The problem: Make an exact copy of the lines from the top of the entries below through the line with "- 它们并不依赖时间来确保日". Leave all pictures out.

(Saved entries)
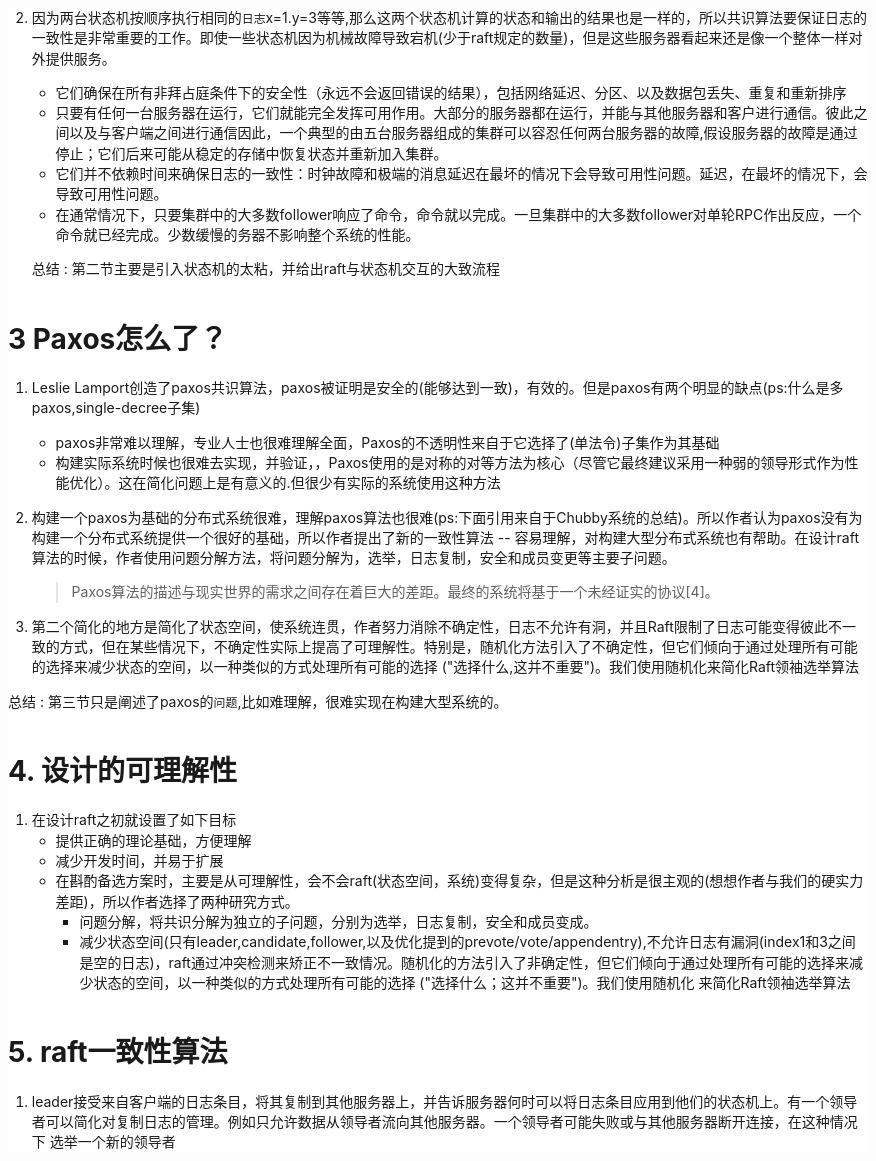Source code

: 2. 因为两台状态机按顺序执行相同的`日志`x=1.y=3等等,那么这两个状态机计算的状态和输出的结果也是一样的，所以共识算法要保证日志的一致性是非常重要的工作。即使一些状态机因为机械故障导致宕机(少于raft规定的数量)，但是这些服务器看起来还是像一个整体一样对外提供服务。
    - 它们确保在所有非拜占庭条件下的安全性（永远不会返回错误的结果），包括网络延迟、分区、以及数据包丢失、重复和重新排序
    - 只要有任何一台服务器在运行，它们就能完全发挥可用作用。大部分的服务器都在运行，并能与其他服务器和客户进行通信。彼此之间以及与客户端之间进行通信因此，一个典型的由五台服务器组成的集群可以容忍任何两台服务器的故障,假设服务器的故障是通过停止；它们后来可能从稳定的存储中恢复状态并重新加入集群。
    - 它们并不依赖时间来确保日志的一致性：时钟故障和极端的消息延迟在最坏的情况下会导致可用性问题。延迟，在最坏的情况下，会导致可用性问题。
    - 在通常情况下，只要集群中的大多数follower响应了命令，命令就以完成。一旦集群中的大多数follower对单轮RPC作出反应，一个命令就已经完成。少数缓慢的务器不影响整个系统的性能。

    总结 : 第二节主要是引入状态机的太粘，并给出raft与状态机交互的大致流程

# 3 Paxos怎么了？

1. Leslie Lamport创造了paxos共识算法，paxos被证明是安全的(能够达到一致)，有效的。但是paxos有两个明显的缺点(ps:什么是多paxos,single-decree子集)
    - paxos非常难以理解，专业人士也很难理解全面，Paxos的不透明性来自于它选择了(单法令)子集作为其基础
    - 构建实际系统时候也很难去实现，并验证，，Paxos使用的是对称的对等方法为核心（尽管它最终建议采用一种弱的领导形式作为性能优化）。这在简化问题上是有意义的.但很少有实际的系统使用这种方法

2. 构建一个paxos为基础的分布式系统很难，理解paxos算法也很难(ps:下面引用来自于Chubby系统的总结)。所以作者认为paxos没有为构建一个分布式系统提供一个很好的基础，所以作者提出了新的一致性算法 -- 容易理解，对构建大型分布式系统也有帮助。在设计raft算法的时候，作者使用问题分解方法，将问题分解为，选举，日志复制，安全和成员变更等主要子问题。
    > Paxos算法的描述与现实世界的需求之间存在着巨大的差距。最终的系统将基于一个未经证实的协议[4]。
3. 第二个简化的地方是简化了状态空间，使系统连贯，作者努力消除不确定性，日志不允许有洞，并且Raft限制了日志可能变得彼此不一致的方式，但在某些情况下，不确定性实际上提高了可理解性。特别是，随机化方法引入了不确定性，但它们倾向于通过处理所有可能的选择来减少状态的空间，以一种类似的方式处理所有可能的选择 ("选择什么,这并不重要")。我们使用随机化来简化Raft领袖选举算法

总结 : 第三节只是阐述了paxos的`问题`,比如难理解，很难实现在构建大型系统的。

# 4. 设计的可理解性
1. 在设计raft之初就设置了如下目标
    - 提供正确的理论基础，方便理解
    - 减少开发时间，并易于扩展
    - 在斟酌备选方案时，主要是从可理解性，会不会raft(状态空间，系统)变得复杂，但是这种分析是很主观的(想想作者与我们的硬实力差距)，所以作者选择了两种研究方式。
        - 问题分解，将共识分解为独立的子问题，分别为选举，日志复制，安全和成员变成。
        - 减少状态空间(只有leader,candidate,follower,以及优化提到的prevote/vote/appendentry),不允许日志有漏洞(index1和3之间是空的日志)，raft通过冲突检测来矫正不一致情况。随机化的方法引入了非确定性，但它们倾向于通过处理所有可能的选择来减少状态的空间，以一种类似的方式处理所有可能的选择 ("选择什么；这并不重要")。我们使用随机化 来简化Raft领袖选举算法

# 5. raft一致性算法

1. leader接受来自客户端的日志条目，将其复制到其他服务器上，并告诉服务器何时可以将日志条目应用到他们的状态机上。有一个领导者可以简化对复制日志的管理。例如只允许数据从领导者流向其他服务器。一个领导者可能失败或与其他服务器断开连接，在这种情况下 选举一个新的领导者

Task answer:
Source code

: 2. 因为两台状态机按顺序执行相同的`日志`x=1.y=3等等,那么这两个状态机计算的状态和输出的结果也是一样的，所以共识算法要保证日志的一致性是非常重要的工作。即使一些状态机因为机械故障导致宕机(少于raft规定的数量)，但是这些服务器看起来还是像一个整体一样对外提供服务。
    - 它们确保在所有非拜占庭条件下的安全性（永远不会返回错误的结果），包括网络延迟、分区、以及数据包丢失、重复和重新排序
    - 只要有任何一台服务器在运行，它们就能完全发挥可用作用。大部分的服务器都在运行，并能与其他服务器和客户进行通信。彼此之间以及与客户端之间进行通信因此，一个典型的由五台服务器组成的集群可以容忍任何两台服务器的故障,假设服务器的故障是通过停止；它们后来可能从稳定的存储中恢复状态并重新加入集群。
    - 它们并不依赖时间来确保日志的一致性：时钟故障和极端的消息延迟在最坏的情况下会导致可用性问题。延迟，在最坏的情况下，会导致可用性问题。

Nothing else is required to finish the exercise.